┌─ Exercise input

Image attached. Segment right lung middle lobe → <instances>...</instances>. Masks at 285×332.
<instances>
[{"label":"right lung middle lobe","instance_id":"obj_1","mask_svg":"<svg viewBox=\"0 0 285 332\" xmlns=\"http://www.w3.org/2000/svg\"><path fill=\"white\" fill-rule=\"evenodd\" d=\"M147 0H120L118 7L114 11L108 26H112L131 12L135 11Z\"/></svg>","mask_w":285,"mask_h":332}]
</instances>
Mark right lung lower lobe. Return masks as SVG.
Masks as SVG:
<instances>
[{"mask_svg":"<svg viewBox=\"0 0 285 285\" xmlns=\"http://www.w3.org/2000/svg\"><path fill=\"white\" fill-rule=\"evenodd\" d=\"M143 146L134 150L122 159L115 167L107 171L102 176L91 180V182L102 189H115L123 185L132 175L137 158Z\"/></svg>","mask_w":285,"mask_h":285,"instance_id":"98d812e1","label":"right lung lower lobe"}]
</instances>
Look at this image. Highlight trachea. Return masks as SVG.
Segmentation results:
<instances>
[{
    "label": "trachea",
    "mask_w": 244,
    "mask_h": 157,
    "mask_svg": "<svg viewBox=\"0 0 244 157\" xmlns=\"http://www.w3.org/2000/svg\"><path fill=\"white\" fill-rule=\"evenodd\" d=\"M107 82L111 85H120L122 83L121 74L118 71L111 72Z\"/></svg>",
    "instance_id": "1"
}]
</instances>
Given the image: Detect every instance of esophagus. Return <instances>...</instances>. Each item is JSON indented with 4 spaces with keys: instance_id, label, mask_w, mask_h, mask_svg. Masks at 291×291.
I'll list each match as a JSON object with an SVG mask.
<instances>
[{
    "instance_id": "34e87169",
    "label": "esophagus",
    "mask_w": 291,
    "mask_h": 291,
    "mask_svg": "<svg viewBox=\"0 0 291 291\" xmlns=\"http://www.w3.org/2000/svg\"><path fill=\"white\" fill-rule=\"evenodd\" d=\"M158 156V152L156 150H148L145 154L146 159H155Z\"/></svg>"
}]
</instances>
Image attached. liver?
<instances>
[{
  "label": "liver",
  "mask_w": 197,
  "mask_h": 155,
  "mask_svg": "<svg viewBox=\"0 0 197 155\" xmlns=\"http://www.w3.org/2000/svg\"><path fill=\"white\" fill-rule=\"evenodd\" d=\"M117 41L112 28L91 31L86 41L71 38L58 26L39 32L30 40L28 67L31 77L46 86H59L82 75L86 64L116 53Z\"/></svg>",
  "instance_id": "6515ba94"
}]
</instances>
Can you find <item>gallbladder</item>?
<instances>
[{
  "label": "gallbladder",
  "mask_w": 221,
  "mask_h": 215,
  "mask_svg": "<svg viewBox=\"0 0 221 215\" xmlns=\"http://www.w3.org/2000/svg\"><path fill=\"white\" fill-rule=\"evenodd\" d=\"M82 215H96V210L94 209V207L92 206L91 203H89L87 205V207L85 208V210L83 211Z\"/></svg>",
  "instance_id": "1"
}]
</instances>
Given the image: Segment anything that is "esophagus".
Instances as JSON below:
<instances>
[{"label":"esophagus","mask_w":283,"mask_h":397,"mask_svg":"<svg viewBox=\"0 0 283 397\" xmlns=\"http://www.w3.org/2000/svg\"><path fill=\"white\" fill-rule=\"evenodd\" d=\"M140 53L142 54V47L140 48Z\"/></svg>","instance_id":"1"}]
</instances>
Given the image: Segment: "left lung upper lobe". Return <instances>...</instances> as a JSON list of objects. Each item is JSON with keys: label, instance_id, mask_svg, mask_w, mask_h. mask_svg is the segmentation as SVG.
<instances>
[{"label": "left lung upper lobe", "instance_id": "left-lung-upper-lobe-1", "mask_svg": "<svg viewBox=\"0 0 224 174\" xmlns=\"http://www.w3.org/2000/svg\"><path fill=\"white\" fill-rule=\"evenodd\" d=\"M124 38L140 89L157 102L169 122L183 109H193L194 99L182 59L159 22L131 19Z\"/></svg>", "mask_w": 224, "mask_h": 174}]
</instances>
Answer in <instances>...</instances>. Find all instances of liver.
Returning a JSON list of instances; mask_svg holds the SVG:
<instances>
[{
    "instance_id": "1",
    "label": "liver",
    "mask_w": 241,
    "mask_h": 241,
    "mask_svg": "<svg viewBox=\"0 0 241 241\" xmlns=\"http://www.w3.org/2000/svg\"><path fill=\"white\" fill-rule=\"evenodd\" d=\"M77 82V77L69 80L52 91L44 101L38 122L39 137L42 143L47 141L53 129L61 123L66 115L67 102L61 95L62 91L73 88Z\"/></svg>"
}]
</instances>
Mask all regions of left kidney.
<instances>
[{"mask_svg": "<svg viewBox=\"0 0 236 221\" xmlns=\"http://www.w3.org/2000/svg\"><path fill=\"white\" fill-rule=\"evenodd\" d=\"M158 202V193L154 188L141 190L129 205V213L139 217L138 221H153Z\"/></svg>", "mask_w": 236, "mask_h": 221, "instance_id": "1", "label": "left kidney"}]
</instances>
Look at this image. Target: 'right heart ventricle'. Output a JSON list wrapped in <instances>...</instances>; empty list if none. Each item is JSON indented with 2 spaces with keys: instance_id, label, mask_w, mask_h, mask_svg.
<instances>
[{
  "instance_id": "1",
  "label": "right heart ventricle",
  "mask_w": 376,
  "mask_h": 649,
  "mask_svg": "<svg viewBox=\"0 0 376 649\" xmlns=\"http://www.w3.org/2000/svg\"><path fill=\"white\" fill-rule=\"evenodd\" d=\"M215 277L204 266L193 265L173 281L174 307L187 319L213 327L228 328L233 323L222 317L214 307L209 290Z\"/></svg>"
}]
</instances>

└─

Edit the lines above so that "Image attached." becomes "Image provided." wherever it occurs, and leave everything else unchanged.

• [Written response]
Image provided. Segment right lung middle lobe → <instances>...</instances>. Masks at 285×332.
<instances>
[{"label":"right lung middle lobe","instance_id":"obj_1","mask_svg":"<svg viewBox=\"0 0 285 332\" xmlns=\"http://www.w3.org/2000/svg\"><path fill=\"white\" fill-rule=\"evenodd\" d=\"M147 0H120L118 7L114 11L108 26H112L131 12L135 11Z\"/></svg>","mask_w":285,"mask_h":332}]
</instances>
Mark right lung lower lobe. Return masks as SVG.
Masks as SVG:
<instances>
[{"mask_svg":"<svg viewBox=\"0 0 285 285\" xmlns=\"http://www.w3.org/2000/svg\"><path fill=\"white\" fill-rule=\"evenodd\" d=\"M143 146L134 150L122 159L115 167L107 171L102 176L91 180V182L102 189H115L123 185L132 175L137 158Z\"/></svg>","mask_w":285,"mask_h":285,"instance_id":"98d812e1","label":"right lung lower lobe"}]
</instances>
Look at this image. Highlight trachea. Return masks as SVG.
Segmentation results:
<instances>
[{
    "label": "trachea",
    "mask_w": 244,
    "mask_h": 157,
    "mask_svg": "<svg viewBox=\"0 0 244 157\" xmlns=\"http://www.w3.org/2000/svg\"><path fill=\"white\" fill-rule=\"evenodd\" d=\"M107 82L111 85H120L122 83L121 74L118 71L111 72Z\"/></svg>",
    "instance_id": "1"
}]
</instances>
Given the image: Detect every instance of esophagus. Return <instances>...</instances>. Each item is JSON indented with 4 spaces with keys: instance_id, label, mask_w, mask_h, mask_svg. Masks at 291×291.
I'll list each match as a JSON object with an SVG mask.
<instances>
[{
    "instance_id": "34e87169",
    "label": "esophagus",
    "mask_w": 291,
    "mask_h": 291,
    "mask_svg": "<svg viewBox=\"0 0 291 291\" xmlns=\"http://www.w3.org/2000/svg\"><path fill=\"white\" fill-rule=\"evenodd\" d=\"M158 156V152L156 150H148L145 154L146 159H155Z\"/></svg>"
}]
</instances>
Image provided. liver?
<instances>
[{
  "label": "liver",
  "mask_w": 197,
  "mask_h": 155,
  "mask_svg": "<svg viewBox=\"0 0 197 155\" xmlns=\"http://www.w3.org/2000/svg\"><path fill=\"white\" fill-rule=\"evenodd\" d=\"M117 41L112 28L91 31L86 41L71 38L58 26L39 32L30 40L28 67L31 77L46 86H59L82 75L86 64L116 53Z\"/></svg>",
  "instance_id": "6515ba94"
}]
</instances>
Can you find <item>gallbladder</item>?
<instances>
[{
  "label": "gallbladder",
  "mask_w": 221,
  "mask_h": 215,
  "mask_svg": "<svg viewBox=\"0 0 221 215\" xmlns=\"http://www.w3.org/2000/svg\"><path fill=\"white\" fill-rule=\"evenodd\" d=\"M82 215H96V210L94 209V207L92 206L91 203H89L87 205V207L85 208V210L83 211Z\"/></svg>",
  "instance_id": "1"
}]
</instances>
Given the image: Segment anything that is "esophagus".
Instances as JSON below:
<instances>
[{"label":"esophagus","mask_w":283,"mask_h":397,"mask_svg":"<svg viewBox=\"0 0 283 397\" xmlns=\"http://www.w3.org/2000/svg\"><path fill=\"white\" fill-rule=\"evenodd\" d=\"M140 53L142 54V47L140 48Z\"/></svg>","instance_id":"1"}]
</instances>
Given the image: Segment: "left lung upper lobe". Return <instances>...</instances> as a JSON list of objects. Each item is JSON with keys: label, instance_id, mask_svg, mask_w, mask_h. mask_svg is the segmentation as SVG.
<instances>
[{"label": "left lung upper lobe", "instance_id": "left-lung-upper-lobe-1", "mask_svg": "<svg viewBox=\"0 0 224 174\" xmlns=\"http://www.w3.org/2000/svg\"><path fill=\"white\" fill-rule=\"evenodd\" d=\"M124 38L140 89L157 102L169 122L183 109H193L194 99L182 59L159 22L131 19Z\"/></svg>", "mask_w": 224, "mask_h": 174}]
</instances>
Answer in <instances>...</instances>. Find all instances of liver.
Returning a JSON list of instances; mask_svg holds the SVG:
<instances>
[{
    "instance_id": "1",
    "label": "liver",
    "mask_w": 241,
    "mask_h": 241,
    "mask_svg": "<svg viewBox=\"0 0 241 241\" xmlns=\"http://www.w3.org/2000/svg\"><path fill=\"white\" fill-rule=\"evenodd\" d=\"M77 82V77L69 80L52 91L44 101L38 122L39 137L42 143L47 141L53 129L61 123L66 115L67 102L61 95L62 91L73 88Z\"/></svg>"
}]
</instances>
Mask all regions of left kidney.
<instances>
[{"mask_svg": "<svg viewBox=\"0 0 236 221\" xmlns=\"http://www.w3.org/2000/svg\"><path fill=\"white\" fill-rule=\"evenodd\" d=\"M158 202V193L154 188L141 190L129 205V213L139 217L138 221H153Z\"/></svg>", "mask_w": 236, "mask_h": 221, "instance_id": "1", "label": "left kidney"}]
</instances>
Look at this image. Target: 'right heart ventricle'. Output a JSON list wrapped in <instances>...</instances>; empty list if none. Each item is JSON indented with 2 spaces with keys: instance_id, label, mask_w, mask_h, mask_svg.
<instances>
[{
  "instance_id": "1",
  "label": "right heart ventricle",
  "mask_w": 376,
  "mask_h": 649,
  "mask_svg": "<svg viewBox=\"0 0 376 649\" xmlns=\"http://www.w3.org/2000/svg\"><path fill=\"white\" fill-rule=\"evenodd\" d=\"M215 277L204 266L193 265L173 281L174 307L187 319L213 327L228 328L233 323L222 317L214 307L209 290Z\"/></svg>"
}]
</instances>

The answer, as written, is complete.